D'autre part, même s'il est, dans une certaine mesure, arbitraire de fixer la limite au 14ème jour, la Commission de 1984 avait essayé d'apporter une solution scientifiquement fondée. En effet, c'est au quatorzième jour que l'embryon développe la strie primitive, précurseur du cerveau et de la moelle épinière. Cette strie marque également le début de la gastrulation, c'est-à-dire la différenciation de la masse cellulaire interne de l'embryon en trois couches différentes. C'est également à ce moment que l'embryon ne peut plus se diviser en jumeaux ; par conséquent, de nombreux philosophes soutiennent que ce serait là le moment où une personne pourrait dire "j'ai commencé à être moi". 

Cependant, un examen plus approfondi des arguments présentés par les partisans du retrait de la limite fixée par l'ISSCR révèle un éloignement du raisonnement scientifique et une approche davantage idéologique. C'est ce que l'on peut observer dans un article récent de Robin Lovell-Badge, célèbre scientifique britannique et président du groupe de travail sur les Lignes Directrices de l'ISSCR. Les deux arguments présentés par ce scientifique ne sont pas nouveaux et ont déjà été critiqués dans un article perspicace de la bioéthicienne Giulia Cavaliere.  

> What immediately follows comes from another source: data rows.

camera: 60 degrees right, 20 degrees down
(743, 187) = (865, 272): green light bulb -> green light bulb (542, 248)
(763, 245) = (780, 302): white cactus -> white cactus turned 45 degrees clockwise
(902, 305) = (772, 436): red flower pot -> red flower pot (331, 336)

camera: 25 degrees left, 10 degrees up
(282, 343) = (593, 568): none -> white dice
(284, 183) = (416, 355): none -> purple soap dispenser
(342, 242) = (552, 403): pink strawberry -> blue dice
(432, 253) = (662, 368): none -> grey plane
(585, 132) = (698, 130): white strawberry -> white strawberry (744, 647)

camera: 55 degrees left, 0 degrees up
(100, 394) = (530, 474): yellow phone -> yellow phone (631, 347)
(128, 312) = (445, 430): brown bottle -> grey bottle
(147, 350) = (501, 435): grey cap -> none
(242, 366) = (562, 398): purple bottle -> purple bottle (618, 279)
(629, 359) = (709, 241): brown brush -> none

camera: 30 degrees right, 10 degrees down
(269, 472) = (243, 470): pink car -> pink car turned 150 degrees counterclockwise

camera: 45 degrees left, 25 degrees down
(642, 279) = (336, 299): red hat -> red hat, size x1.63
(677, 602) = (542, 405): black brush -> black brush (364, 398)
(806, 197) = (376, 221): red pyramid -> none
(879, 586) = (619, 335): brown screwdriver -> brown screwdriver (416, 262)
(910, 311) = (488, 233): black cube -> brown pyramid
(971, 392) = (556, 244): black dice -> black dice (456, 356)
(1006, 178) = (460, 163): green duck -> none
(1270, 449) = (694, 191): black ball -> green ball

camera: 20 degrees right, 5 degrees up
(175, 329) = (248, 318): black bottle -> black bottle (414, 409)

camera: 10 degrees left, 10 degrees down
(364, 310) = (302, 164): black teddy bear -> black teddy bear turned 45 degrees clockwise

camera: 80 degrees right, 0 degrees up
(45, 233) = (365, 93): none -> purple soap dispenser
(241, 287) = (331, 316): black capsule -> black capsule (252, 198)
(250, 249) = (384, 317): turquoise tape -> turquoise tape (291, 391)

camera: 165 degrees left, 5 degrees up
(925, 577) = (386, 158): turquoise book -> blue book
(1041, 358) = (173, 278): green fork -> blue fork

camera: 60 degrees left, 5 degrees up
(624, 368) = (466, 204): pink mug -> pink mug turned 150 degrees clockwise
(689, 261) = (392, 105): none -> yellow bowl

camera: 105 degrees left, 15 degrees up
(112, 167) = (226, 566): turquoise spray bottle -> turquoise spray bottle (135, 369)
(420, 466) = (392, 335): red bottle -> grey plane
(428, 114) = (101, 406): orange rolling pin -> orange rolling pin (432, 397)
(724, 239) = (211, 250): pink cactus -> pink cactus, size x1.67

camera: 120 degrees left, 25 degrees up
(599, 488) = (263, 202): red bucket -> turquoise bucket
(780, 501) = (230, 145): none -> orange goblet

Le premier argument se présente sous la forme d'un argument de faisabilité technique : Lovell-Badge explique que la limite des 14 jours n'aurait présenté aucun conflit avec la science par le passé étant donné que nous n'étions pas capables de faire vivre des embryons au-delà de cette durée. Ainsi, la limite devait être, selon lui, mise à jour et étendue pour permettre le progrès scientifique au rythme de sa faisabilité technique. Au contraire, Cavaliere met en garde contre le fait de considérer que certaines recherches puissent être poursuivies simplement parce que la technique le permet.   

Le deuxième argument de Lovell-Badge pourrait être appelé l'argument de la bienfaisance : le scientifique avance que le nombre de jours permis pour une certaine recherche ainsi que le nombre d'embryons utilisés, devraient être déterminés en fonction de la valeur des informations obtenues par la recherche en question. Comme le remarque Cavaliere, ce raisonnement correspond à un principe utilitariste de comparaison des avantages et des coûts. La bioéthicienne souligne qu'une telle évaluation est trompeuse car les bénéfices et les coûts ne sont pas appréciés ni subis par la même personne. Lorsque les médecins évaluent la pertinence d'un traitement médical, par exemple, ils comparent les avantages et les coûts pour le patient. Dans le cas présent, les coûts ne sont subis que par l'embryon, qui est détruit, et les avantages potentiels ne sont perçus que par le reste de la société. 

D'autres scientifiques et bioéthiciens se sont unis à la condamnation de l'assouplissement de la limite de 14 jours fait par l'ISSCR. C'est le cas, par exemple, de la déclaration publiée le 3 juin par le Centre de Bioéthique Anscombe.